AS to vote on $5 student rebate for excess fees

Sloane Bozzi, News Editor

Patrick Bailey, the executive director for Associated Students, presented the budget for the fall 2020-21 fiscal year to the Associated Students Senate on Monday, explaining how the budget was developed, the allocation of excess fees and where the budget stands for the year.

The presentation led to a larger discussion regarding how to use the excess funds effectively.

“In all of my years in higher education, I’ve never redone a budget more times than I’ve redone this one,” Bailey said.

In summary:

  • AS has made budget cuts resulting in a $412,000 surplus for the fall 2020-2021 semester
  • If students receive a rebate, each student would get about $5
  • The senate will vote on how to use the surplus on Monday

The budget is based on student fee dollars and revenue generated by the university.

Student fees are based upon the university’s enrollment projections each November. Summer enrollment surpassed the projection by 17% and fall enrollment surpassed the projection by 9.5%.

After disbursements, the excess fee revenue from both semesters totals approximately $381,400.

Excess student fee revenue is split in half, as outlined by the Code on Finance. Half is allocated to corporate reserves. The other half is allocated to unassigned contingency reserves, according to Bailey. Each reserve received $190,852.

As operations across campus were closed and students attended classes online due to the pandemic, departments that usually generate operating dollars for AS are anticipated to bring in little to no revenue for the 2020-21 fiscal year.

The next budget is being planned with a projected decrease in enrollment for the spring semester. As a whole, AS faces a $1.8 million budget shortfall.

The Children’s Center, Sports Clubs, Outdoor Adventures, Sustainability and Productions have a projected 100% revenue loss.

In response to this loss of revenue, AS is cutting costs through expense reductions in each AS department. Those savings amount to about $255,000.

There is also a “hiring chill” for open positions, according to Bailey. However, AS is currently recruiting for a sustainability coordinator, which is deemed an essential position.

● **ENTRIES SUPPLIED**:

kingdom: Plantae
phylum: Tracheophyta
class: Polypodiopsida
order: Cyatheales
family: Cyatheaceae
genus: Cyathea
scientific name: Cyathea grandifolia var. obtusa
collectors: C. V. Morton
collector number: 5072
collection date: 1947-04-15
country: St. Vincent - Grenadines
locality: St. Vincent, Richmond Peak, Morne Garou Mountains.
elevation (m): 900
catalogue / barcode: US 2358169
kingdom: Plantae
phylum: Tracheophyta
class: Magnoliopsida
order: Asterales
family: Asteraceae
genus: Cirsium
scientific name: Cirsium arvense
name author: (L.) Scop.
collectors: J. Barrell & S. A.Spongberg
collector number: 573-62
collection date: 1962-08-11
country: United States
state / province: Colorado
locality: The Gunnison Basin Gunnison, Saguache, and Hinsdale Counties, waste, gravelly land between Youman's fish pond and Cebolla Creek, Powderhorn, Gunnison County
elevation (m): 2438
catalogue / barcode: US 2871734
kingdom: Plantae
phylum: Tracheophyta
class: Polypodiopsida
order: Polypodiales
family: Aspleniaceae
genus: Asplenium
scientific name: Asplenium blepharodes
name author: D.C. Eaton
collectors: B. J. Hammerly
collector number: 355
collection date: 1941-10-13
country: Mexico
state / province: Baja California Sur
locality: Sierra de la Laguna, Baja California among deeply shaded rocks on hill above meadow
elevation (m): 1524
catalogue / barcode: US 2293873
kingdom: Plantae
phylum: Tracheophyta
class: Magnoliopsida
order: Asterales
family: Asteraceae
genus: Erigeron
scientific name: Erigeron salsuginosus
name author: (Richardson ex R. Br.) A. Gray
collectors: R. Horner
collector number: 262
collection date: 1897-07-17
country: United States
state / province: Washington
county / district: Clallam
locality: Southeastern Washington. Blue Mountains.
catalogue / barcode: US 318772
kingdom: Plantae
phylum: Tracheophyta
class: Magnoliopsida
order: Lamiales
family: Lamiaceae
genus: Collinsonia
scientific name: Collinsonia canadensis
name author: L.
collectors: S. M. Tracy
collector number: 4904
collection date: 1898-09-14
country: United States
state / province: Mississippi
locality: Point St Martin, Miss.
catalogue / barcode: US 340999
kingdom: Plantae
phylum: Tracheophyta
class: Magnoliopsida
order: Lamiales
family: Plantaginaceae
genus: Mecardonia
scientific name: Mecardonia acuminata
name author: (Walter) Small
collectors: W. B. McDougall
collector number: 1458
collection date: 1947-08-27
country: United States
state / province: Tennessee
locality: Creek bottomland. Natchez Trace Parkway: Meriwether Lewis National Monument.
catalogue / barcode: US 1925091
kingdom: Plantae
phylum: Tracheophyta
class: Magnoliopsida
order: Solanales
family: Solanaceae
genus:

● **WHAT NEEDS TO BE DONE**:
Please write what comes next in the news article about the Associated Students budget and the $5 rebate vote, starting right after its final sentence and leaving the entries aside.

● **YOUR RESPONSE**:
Roles like the associate executive director, facility manager, accounting generalist, master teacher and administrative assistant roles are all associated with the hiring chill for the next semester. Including salaries and benefits, the total savings for the hiring reductions total over $446,471.

AS identified other reductions from events like Summer Movie Fest, Big Show and the Farmer’s Market, as well as giveaways such as the free notebook planners at the University Student Union. These reductions total over $308,000.

The identified reductions total $2.2 million. Subtracted by the deficit, the budget will have a surplus of $412,000 if the rest of the year goes to plan.

Much like the excess student fee revenue being split into two contingencies, the university surplus will be split into two contingencies as well. However, Bailey said that because the unassigned contingency fund is already healthy, those excess fees can be directed elsewhere.

Senator of Engineering and Computer Science Zachary Schimke inquired about a return of those excess fees to students, many of whom are expecting a return of student fees.

Bailey explained that if students receive a rebate, each student would get $5.71.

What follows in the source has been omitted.